Frontiers Journal of Neurology & Neuroscience

Non-pharmacological Interventions With An Emphasis On Foreign Language Learning, Enhance Mother Tongue Mental Lexicon In Greek MCI Older Adults


Backgrounds: Most people show a gradual cognitive decline, mainly concerning mnemonic function. The intermediate state between normal ageing and dementia is termed Mild Cognitive Impairment (MCI). The mental lexicon can be employed as a predictor of cognitive decline, because it depicts the way each speaker activates, stores, processes and retrieves the lexical units of their mother tongue. The present EU funded short-term research aimed at examining whether foreign language (FL) learning may constitute a non-pharmacological intervention for Greek MCI older adults while re-invigorating their mother tongue mental lexicon.

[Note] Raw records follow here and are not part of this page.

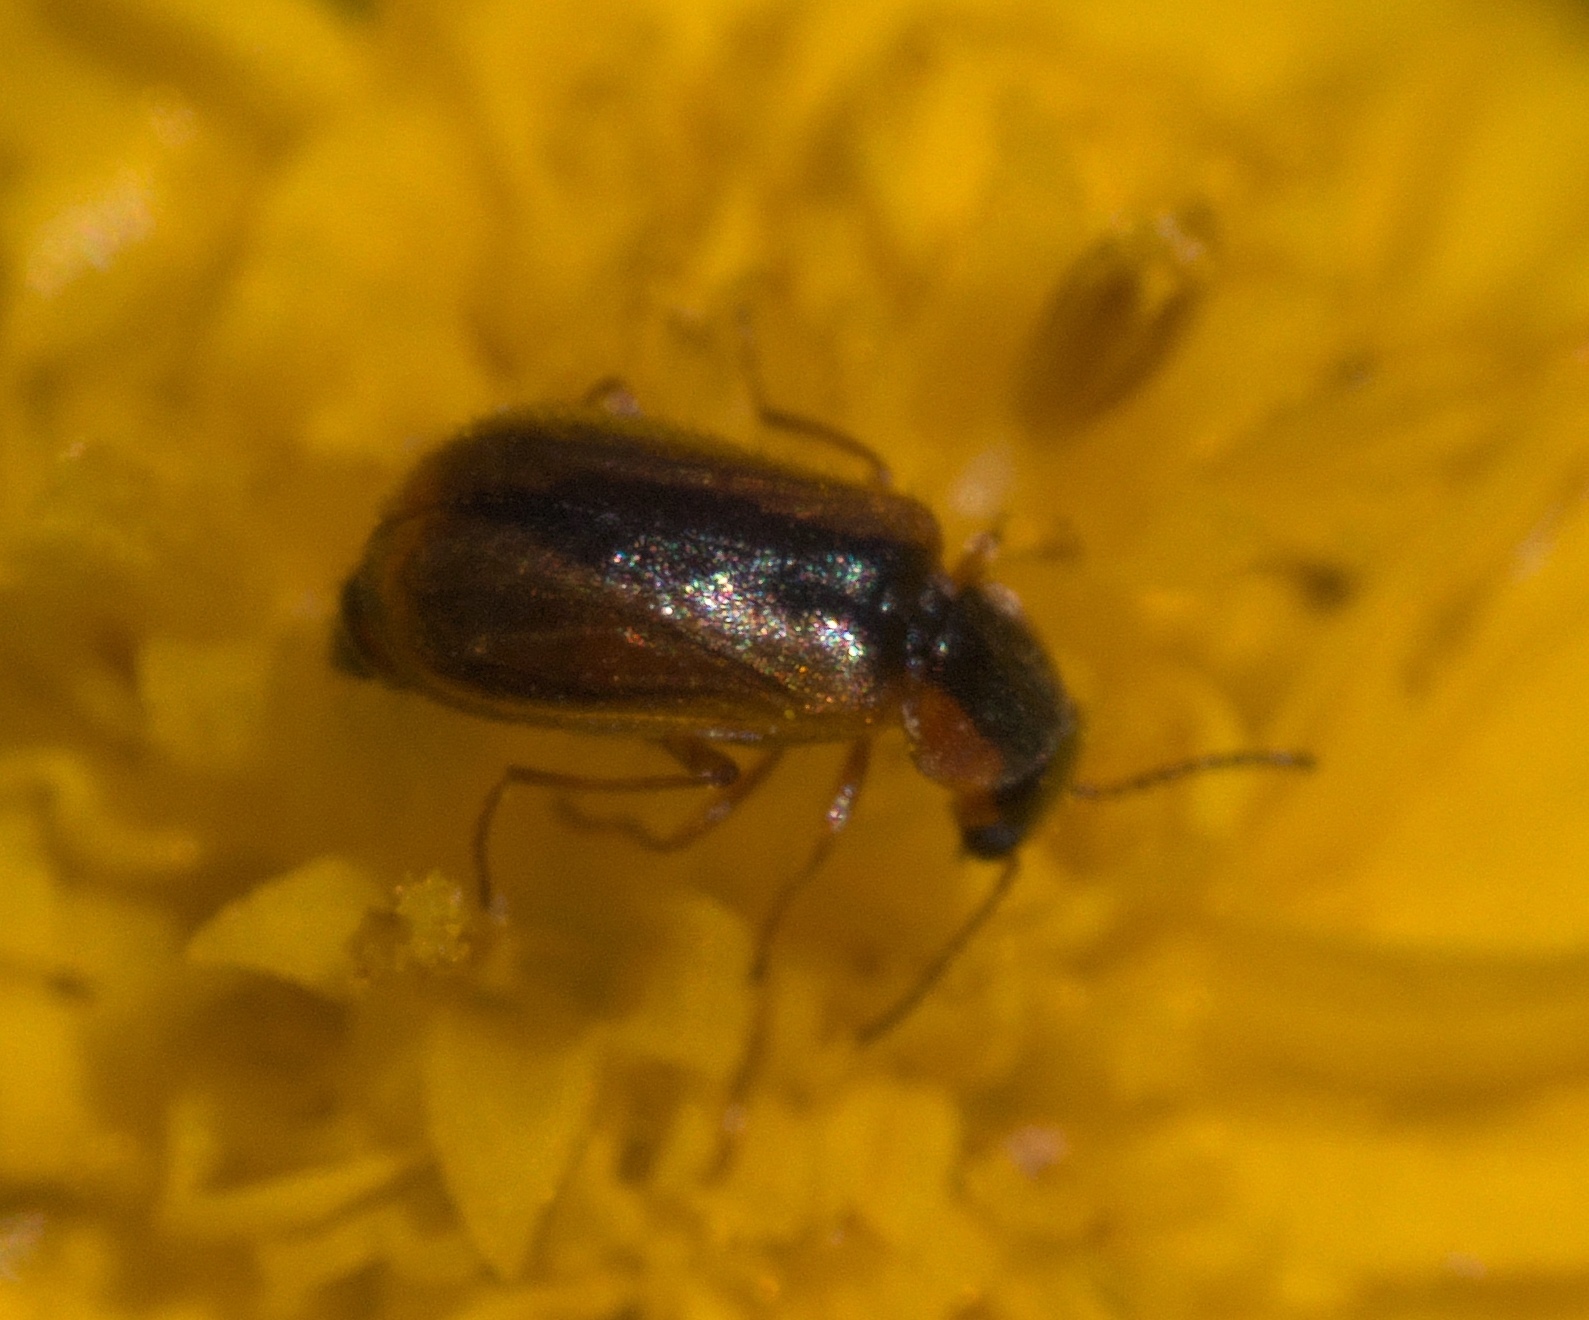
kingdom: Animalia
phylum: Arthropoda
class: Insecta
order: Coleoptera
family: Malachiidae
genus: Attalus
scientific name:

Methods: The 6-month long experiment was conducted in Thessaloniki, Greece, from October 2018 till March 2019. The 11 participants were taught English as an FL for 44 hours and were assessed three times (pre-, mid-, and post-intervention) on two tests: a Greek translated version of the Swedish Lexical Decision Test, which assesses pre-morbid intelligence, and on 3 English-adapted versions of the test, each comprising specialised vocabulary elicited from every stage of the intervention.


Lessons learned: The statistical analysis of the seniors’ performance demonstrated that over the course of the English lessons their mother tongue lexicon improved. Interestingly, the more demanding the level of English, the higher the scores on the mother tongue test. Apparently, the systematic in-class acquisition process of a natural language triggers mother tongue lexical knowledge even in MCI people. The results of the FL intervention have been further confirmed by other non-pharmacological programmes (i.e. computer training, physical exercise, and sleep hygiene) implemented within the same EU funded research project.

Conclusions: This innovating research suggests that carefully designed cognitive and non-cognitive interventions may be fruitful for pre-morbid MCI seniors. Considering the global prevalence of dementia, the engagement in preventive programmes may delay the cognitive decline in this large population, hence prolonging quality of life for themselves and their caregivers.